◆ **Your goal**
Lines that contain the string "input" are the ones to list; copy all of them from the records.

◆ **The data**

* * *

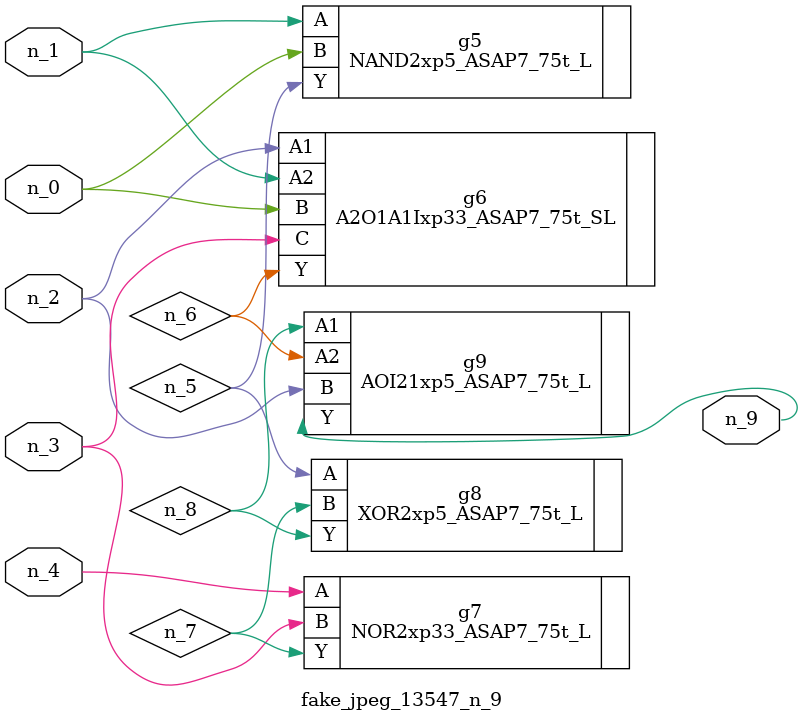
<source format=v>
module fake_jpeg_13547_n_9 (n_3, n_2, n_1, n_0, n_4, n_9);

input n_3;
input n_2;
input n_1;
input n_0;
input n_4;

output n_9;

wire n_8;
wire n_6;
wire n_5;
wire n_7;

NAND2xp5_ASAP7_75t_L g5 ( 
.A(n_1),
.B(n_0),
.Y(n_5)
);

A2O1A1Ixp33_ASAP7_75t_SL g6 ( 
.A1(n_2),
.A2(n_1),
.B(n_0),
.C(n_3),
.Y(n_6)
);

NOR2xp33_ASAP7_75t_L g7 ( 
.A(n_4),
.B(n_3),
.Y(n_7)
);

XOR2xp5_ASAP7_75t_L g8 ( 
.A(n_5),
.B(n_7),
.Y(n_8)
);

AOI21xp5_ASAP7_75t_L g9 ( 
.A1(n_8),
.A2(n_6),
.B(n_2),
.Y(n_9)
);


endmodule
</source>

* * *

◆ **Output of the task**
input n_3;
input n_2;
input n_1;
input n_0;
input n_4;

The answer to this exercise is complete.